Occasionally, the production applications (Apple's WebObjects
middleware apps served via the web) "spin". That is, their CPU usage goes
to 100% and the app stops responding to all requests.
Unfortunately, core files are useless in the current environment
[on my todo list, trust me] and gdb is not installed on the production
"pstack" indicates that the app is typically spinning in ioctl().
- on almost every request, the app opens yet-another-TCP/IP stream or two
or three or four or five to grab more information. All streams SHOULD be
closed by the time the response is generated.
- some of the read-data-from-the-stream code is really ineffecient. For
example, some of it looks like:
read(socket, ... args to read ONE BYTE AT A TIME ...);
while (bufPtr != \n);
i.e. some of the read code actually reads a single byte at a time from the
receive buffer. I'm not totally sure of the internals of how read()
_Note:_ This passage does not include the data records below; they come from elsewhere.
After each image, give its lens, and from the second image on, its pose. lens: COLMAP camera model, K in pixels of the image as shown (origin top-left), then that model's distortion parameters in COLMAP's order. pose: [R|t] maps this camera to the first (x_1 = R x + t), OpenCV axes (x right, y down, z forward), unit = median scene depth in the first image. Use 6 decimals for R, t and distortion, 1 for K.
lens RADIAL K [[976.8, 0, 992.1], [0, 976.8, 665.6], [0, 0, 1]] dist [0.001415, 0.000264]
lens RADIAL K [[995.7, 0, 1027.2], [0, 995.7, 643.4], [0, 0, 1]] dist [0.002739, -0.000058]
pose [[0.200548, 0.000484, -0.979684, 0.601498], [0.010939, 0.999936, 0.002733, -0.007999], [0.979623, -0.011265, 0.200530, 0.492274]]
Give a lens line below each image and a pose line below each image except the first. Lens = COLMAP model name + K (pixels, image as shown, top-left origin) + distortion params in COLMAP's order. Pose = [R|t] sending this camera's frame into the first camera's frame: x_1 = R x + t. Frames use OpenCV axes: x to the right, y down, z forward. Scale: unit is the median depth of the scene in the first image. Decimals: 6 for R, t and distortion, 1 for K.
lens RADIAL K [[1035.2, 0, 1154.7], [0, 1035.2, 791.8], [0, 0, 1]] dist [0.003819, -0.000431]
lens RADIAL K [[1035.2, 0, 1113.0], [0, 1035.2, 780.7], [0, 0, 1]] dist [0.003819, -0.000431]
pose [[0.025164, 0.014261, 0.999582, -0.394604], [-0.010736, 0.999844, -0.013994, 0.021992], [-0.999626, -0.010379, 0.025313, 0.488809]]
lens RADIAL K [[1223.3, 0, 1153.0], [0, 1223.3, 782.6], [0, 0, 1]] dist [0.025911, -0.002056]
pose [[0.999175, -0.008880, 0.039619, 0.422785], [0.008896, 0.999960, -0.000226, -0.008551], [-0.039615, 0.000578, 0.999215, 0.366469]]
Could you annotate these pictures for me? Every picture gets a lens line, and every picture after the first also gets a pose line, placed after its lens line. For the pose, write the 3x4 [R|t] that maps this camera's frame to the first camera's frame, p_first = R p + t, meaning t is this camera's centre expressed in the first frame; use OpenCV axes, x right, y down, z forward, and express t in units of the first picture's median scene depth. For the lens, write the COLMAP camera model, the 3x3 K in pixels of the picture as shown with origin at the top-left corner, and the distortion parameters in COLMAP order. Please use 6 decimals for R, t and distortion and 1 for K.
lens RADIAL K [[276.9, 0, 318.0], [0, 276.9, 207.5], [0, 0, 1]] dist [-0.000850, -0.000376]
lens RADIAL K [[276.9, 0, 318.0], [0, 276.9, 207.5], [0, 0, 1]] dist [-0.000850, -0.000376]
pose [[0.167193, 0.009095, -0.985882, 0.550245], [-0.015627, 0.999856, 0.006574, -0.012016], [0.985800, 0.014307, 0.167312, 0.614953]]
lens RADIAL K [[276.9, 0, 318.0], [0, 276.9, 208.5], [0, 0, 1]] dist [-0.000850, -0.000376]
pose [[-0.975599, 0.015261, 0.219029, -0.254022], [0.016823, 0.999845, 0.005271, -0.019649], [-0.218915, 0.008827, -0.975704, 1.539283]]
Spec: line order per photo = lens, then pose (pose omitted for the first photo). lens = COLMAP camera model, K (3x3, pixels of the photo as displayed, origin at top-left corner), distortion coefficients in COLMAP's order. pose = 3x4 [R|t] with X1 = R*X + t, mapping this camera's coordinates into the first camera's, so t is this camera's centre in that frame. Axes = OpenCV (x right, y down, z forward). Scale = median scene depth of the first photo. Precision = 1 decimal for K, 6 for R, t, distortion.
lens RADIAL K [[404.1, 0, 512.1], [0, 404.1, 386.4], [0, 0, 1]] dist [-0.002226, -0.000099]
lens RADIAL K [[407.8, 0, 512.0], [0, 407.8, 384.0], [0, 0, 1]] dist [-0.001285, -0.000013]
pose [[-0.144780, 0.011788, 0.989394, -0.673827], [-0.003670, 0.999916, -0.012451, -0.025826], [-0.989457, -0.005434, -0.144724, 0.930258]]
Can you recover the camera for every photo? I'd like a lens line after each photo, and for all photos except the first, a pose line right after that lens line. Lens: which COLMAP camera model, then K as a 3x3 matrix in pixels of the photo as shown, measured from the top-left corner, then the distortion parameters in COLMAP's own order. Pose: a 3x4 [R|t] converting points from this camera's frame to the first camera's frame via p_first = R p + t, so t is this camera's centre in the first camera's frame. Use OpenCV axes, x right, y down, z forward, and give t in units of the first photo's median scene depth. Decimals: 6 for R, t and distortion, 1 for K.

works, but this strikes me as being asoundingly ineffecient.
- The ioctl() call that caused the most recent spin was:
if (ioctl(curQCore->socket, I_NREAD, &avail) < 0) return NULL;
I don't know-- that's why I'm asking the community at large... :-)
To give an idea of the scope of an answer that I could believe, some
- it may be that a patch is required? Where there any patches released in
the last year that fix problems with the socket stuff on Solaris?
- could it simply be that all the opening/closing of the data streams is
enough to cause the socket substrate to explode under high load
- could an additional stress factor be the presence of the
read-a-byte-at-atime style of grabbing data out of the receive buffer?